SELECTED PASSAGE
_ _ _

The New Longest Flight in the World Is 20 Hours

The route, which will connect Sydney to London, is expected to launch in 2025.

Qantas Airbus above the clouds

The record-breaking flights will take place on Airbus A350-1000s, the airline industry’s largest wide-body aircraft.

Photo by Shutterstock

In 20 hours, you could bicycle the entire 200 miles from Baltimore, Maryland, to New York City (and maybe even have a couple hours to spare). You could watch the entire Lord of the Rings trilogy and The Hobbit trilogy back to back. Or you could take the world’s longest flight.

Starting in late 2025, Australian flag carrier Qantas Airways will launch the world’s longest nonstop route from Australia’s Sydney Airport to London’s Heathrow Airport, an effort Qantas has dubbed Project Sunrise. The flight route will cover 10,576 miles and will take so long that passengers can see two sunrises while onboard (it will be crossing time zones in a way that allows for a double sunrise).

On board the plane

The flights will take place on Airbus A350-1000s, the airline industry’s largest wide-body aircraft. Though that aircraft model typically accommodates between 350 and 410 passengers, the Project Sunrise planes will only have 238 seats, including 6 first-class suites, 52 business-class suites, 40 premium economy seats (in a two-four-two configuration), and 140 economy seats (in a three-three-three configuration). All passengers will also be able to access an onboard “Wellbeing Zone, ” which, according to Qantas, will be a dedicated space for movement with a self-service snack bar. There’s no word yet about how much Qantas will charge per ticket or what the in-flight service will look like.

How airlines are able to support super long-haul flights

John Grant, a partner with aviation consulting group MIDAS Aviation, told AFAR that the technology to operate super-long-haul flights has been here for a few years. The issue of implementing it has been more about waiting for aircraft deliveries and proving the concept will sell, which Qantas has been doing with its Perth, Australia, to London service for the past few years.

_ _ _

DATA
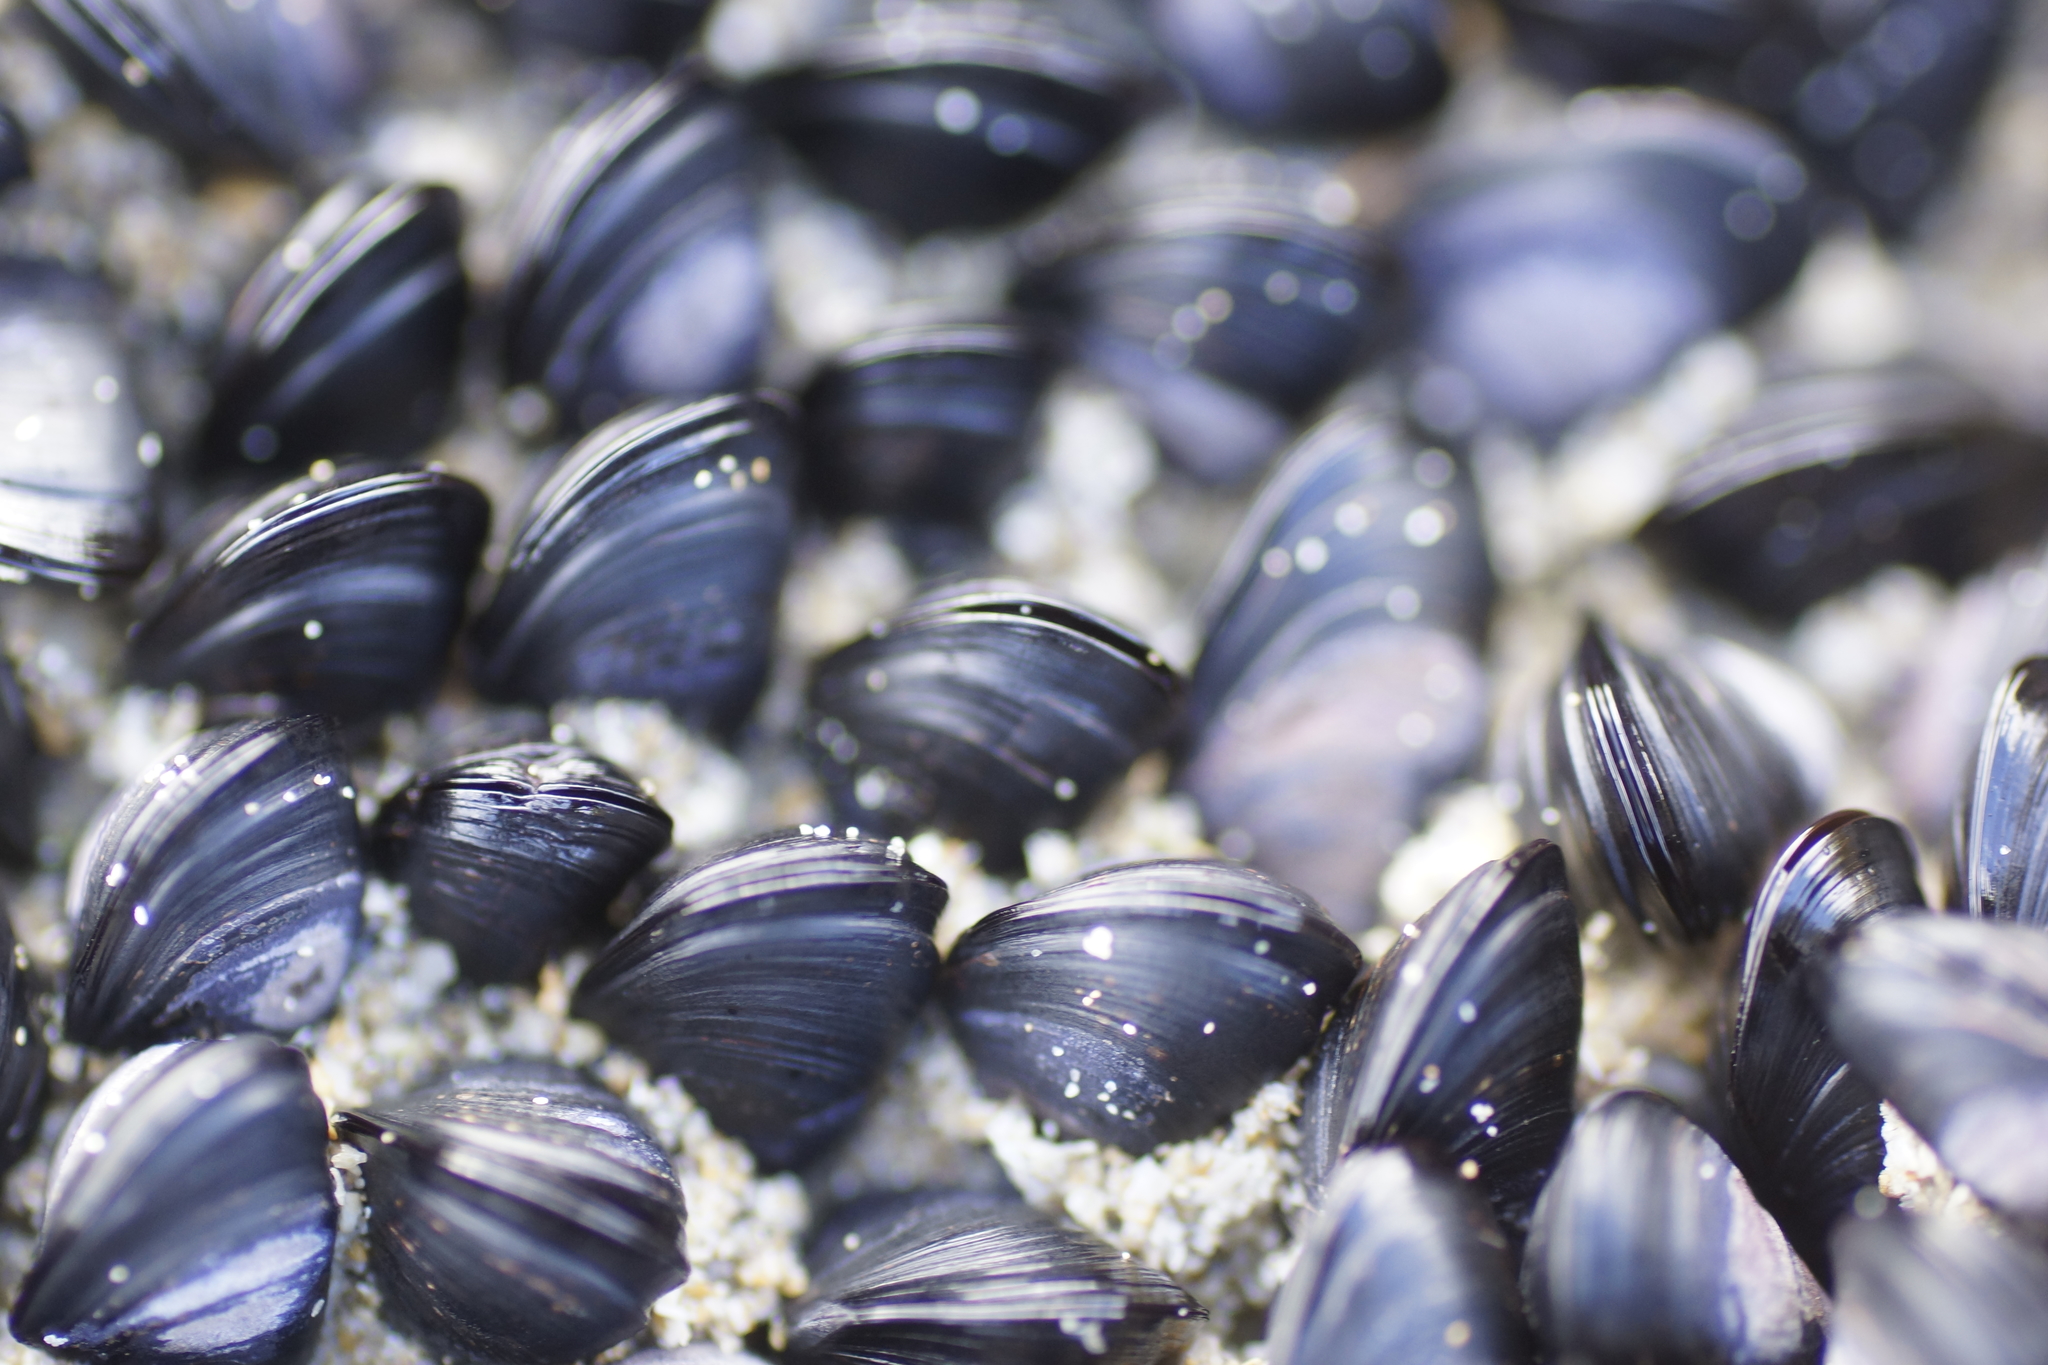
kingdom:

_ _ _

GOAL
Recast the paragraph of the longest-flight article that begins "Starting in late 2025" as a brief bulleted list that keeps its main facts.

SOLVED PROBLEM
- Launch: late 2025, by Australian flag carrier Qantas Airways
- Route: nonstop from Sydney Airport to London's Heathrow Airport, the world's longest
- Name: Project Sunrise
- Distance: 10,576 miles
- Feature: because of how it crosses time zones, passengers can see two sunrises on board